A. Pengertian Filsafat Ilmu

Sejarah perkembangan ilmu memaparkan berbagai wacana yang berkembang di


seputar temuan-temuan ilmiah sesuai dengan periodesasi-periodesasi. Setiap periode
menampakkan kekhasannya masing-masing, sehingga perbandingan secara kritis
antara satu periode dengan periode yang lain akan memperlihatkan kekayaan
peradigma ilmiah sepanjang sejarah perkembangan ilmu.
Metode ilmiah merupakan prosedur yang mencakup berbagai tindakan pikiran, pola
kerja, tata langkah, dan cara teknis untuk memperoleh pengetahuan baru atau
memperkembangkan pengetahuan yang ada. Metode ilmiah pada umumnya diartikan
sebagai prosedur yang dipergunakan oleh para ilmuwan dalam pencarian sistematis
terhadap pengetahuan baru dan peninjauan kembali pengetahuan yang telah ada.

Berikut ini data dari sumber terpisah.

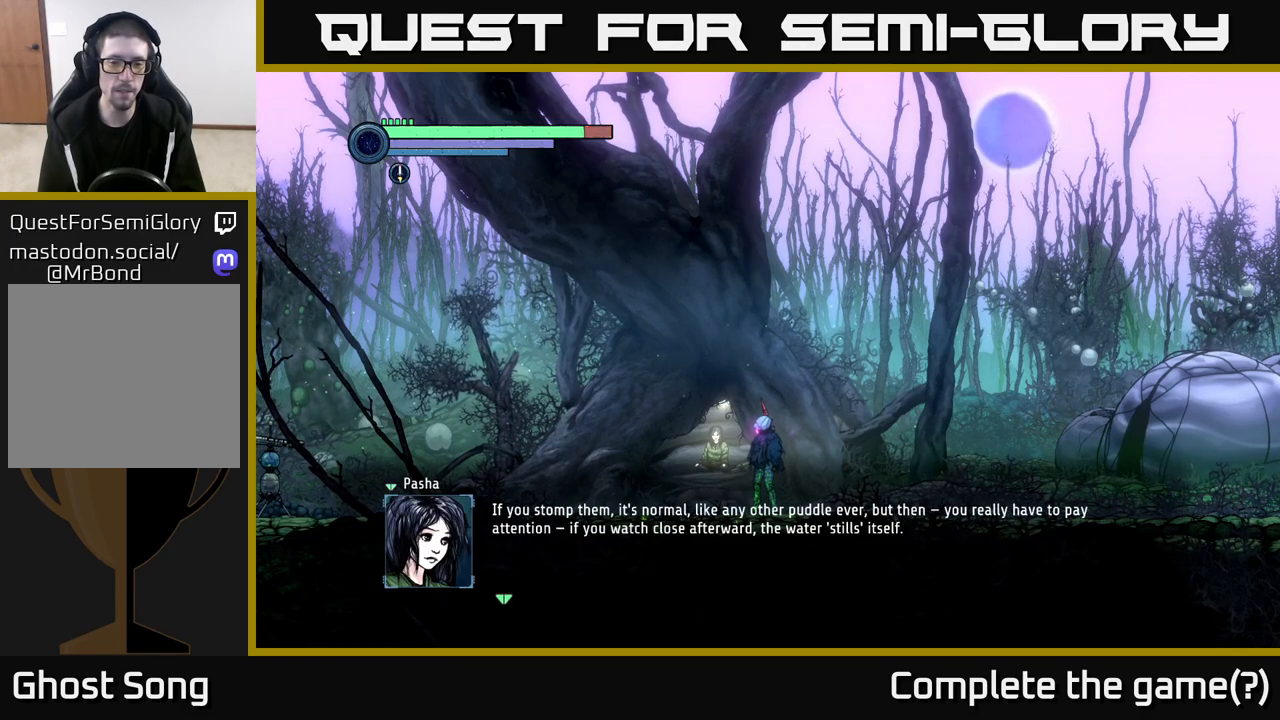
{"buttons": [], "left_stick": "center", "right_stick": "center", "events": []}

Sikap etis dalam pengembangan ilmu pengetahuan merupakan salah satu isu penting
dalam filsafat ilmu, terutama untuk menjawab persoalan apakah ilmu itu bebas nilai
atau tidak. Ada dua kubu yang saling berhadapan: satu pihak beranggapan bahwa ilmu
itu harus bebas nilai, dan pihak lain beranggapan bahwa ilmu itu tidak mungkin bebas
nilai, karena terkait dengan kepentingan sosial.

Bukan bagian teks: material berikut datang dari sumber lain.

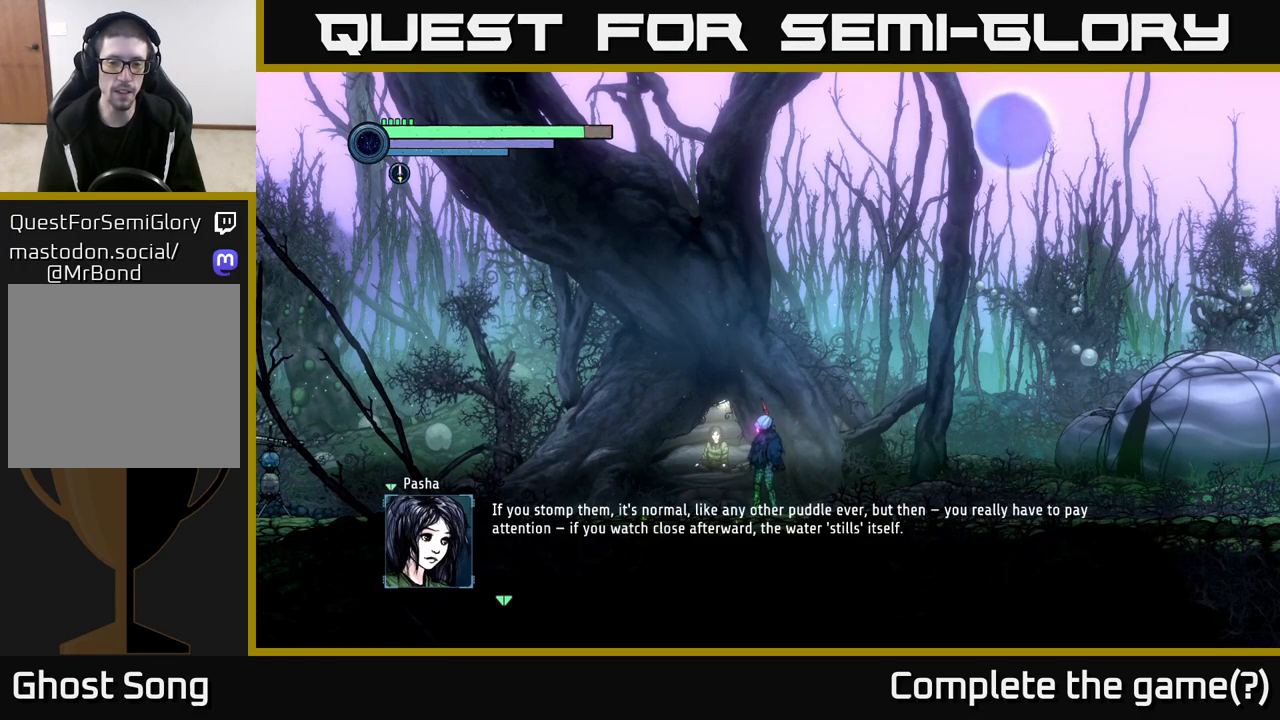
{"buttons": [], "left_stick": "center", "right_stick": "center", "events": []}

B. Tujuan dan Implikasi Filsafat Ilmu: (Mustansyir dan Munir : 51-53).

1. Tujuan
 Filsafat ilmu sebagai sarana pengujian penalaran ilmiah, sehingga orang
menjadi kritis terhadap kegiatan ilmiah
 Filsafat ilmu merupakan usaha merefleksi, menguji, mengkritik asumsi dan
metode keilmuan.
 Filsafat ilmu memberikan pendasaran logis terhadap metode keilmuan.
2. Implikasi
 Bagi seseorang yang mempelajari filsafat ilmu, diperlukan pengetahuan
dasar yang memadai tentang ilmu, supaya para ilmuwan memiliki landasan
berpijak yang kuat.
 Menyadarkan seorang ilmuwan agar tidak terjebak ke dalam pola pikir
“menara gading”, yakni hanya berpikir murni dalam bidangnya tanpa
mengaitkannya dengan kenyataan yang ada di luar dirinya. Padahal, setiap
aktivitas keilmuan nyaris tidak dapat dilepaskan dari konteks kehidupan
sosial masyarakat.

C. Objek Filsafat Ilmu: (Mustansyir: 44 – 48)

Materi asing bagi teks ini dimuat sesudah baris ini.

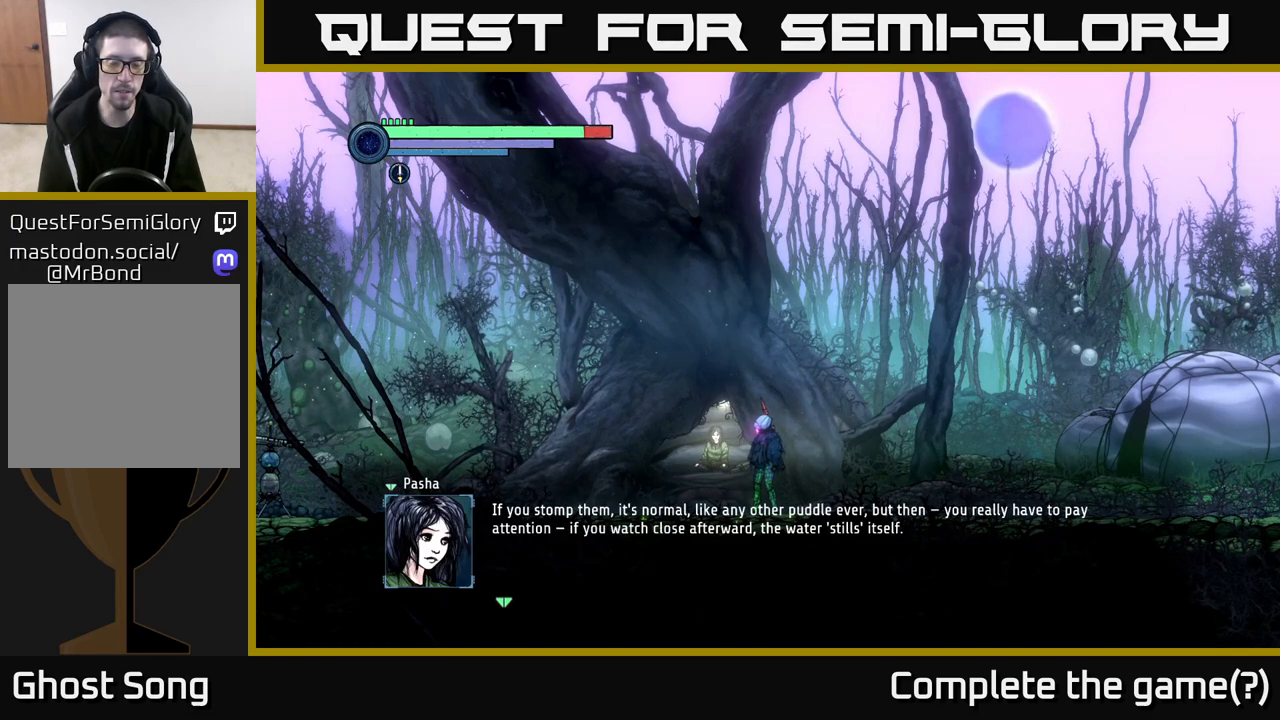
{"buttons": [], "left_stick": "center", "right_stick": "center", "events": []}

1. Objek Material (pokok bahasan)


filsafat ilmu adalah ilmu pengetahuan itu sendiri, yaitu pengetahuan yang telah
disusun secara sistematis dengan metode ilmiah tertentu, sehingga dapat
dipertanggungjawabkan kebenarannya secara umum.
Perbedaan antara Pengetahuan dengan Ilmu Pengetahuan sbb :
Pengetahuan bersifat umum dan didasarkan atas pengalaman sehari-hari
(semua manusia terlibat dalam pengetahuan dengan perangkat inderawinya).
Sedangkan ilmu pengetahuan bersifat khusus dengan ciri-ciri: sistematis, metode
ilmiah tertentu, serta dapat diuji kebenarannya. Tidak semua orang terlibat dalam
aktivitas ilmiah ini, karena ada prasyarat yang harus dimiliki oleh seorang
ilmuwan.

D. Prasyarat seorang Ilmuwan

1. Prosedur ilmiah yang harus dipenuhi agar hasil kerja ilmiah itu diakui oleh para
ilmuwan lainnya.
2. Metode ilmiah yang dipergunakan, sehingga kesimpulan atau hasil temuan
ilmiah itu bisa diterima (entah sementara atau seterusnya) oleh para ilmuwan,
terutama bidang ilmu yang sejenis.
3. Diakui secara akademis karena gelar atau pendidikan formal yang ditempuhnya.
4. Ilmuwan harus memiliki kejujuran ilmiah sehingga tidak mengklaim hasil temuan
ilmuwan lain sebagai miliknya.
5. Ilmuwan yang baik harus mempunyai rasa ingin tahu (curiosity) yang besar,
sehingga senantiasa tertarik pada perkembangan ilmu yang terbaru dalam
rangka mendukung profesionalitas keilmuannya.
MATERI 4 : Memahami Ilmu Pengetahuan

1. Objek Formal

filsafat ilmu adalah hakikat (esensi) ilmu pengetahuan, artinya filsafat ilmu lebih
menaruh perhatian terhadap problem-problem mendasar ilmu pengetahuan seperti: apa
hakikat ilmu itu sesungguhnya (landasan ontologis), bagaimana cara memperoleh
kebenaran (landasan epistemologis), dan apa fungsi ilmu pengetahuan itu bagi
manusia (landasan aksiologis).

Landasan Ontologis pengembangan ilmu, artinya titik tolak penelaahan ilmu


pengetahuan didasarkan atas sikap dan pendirian filosofis yang dimiliki oleh seorang
ilmuwan. Sikap/pendirian ini terbagi atas 2 aliran besar yang sangat mempengaruhi
perkembangan ilmu pengetahuan: Materialisme dan Spiritualisme.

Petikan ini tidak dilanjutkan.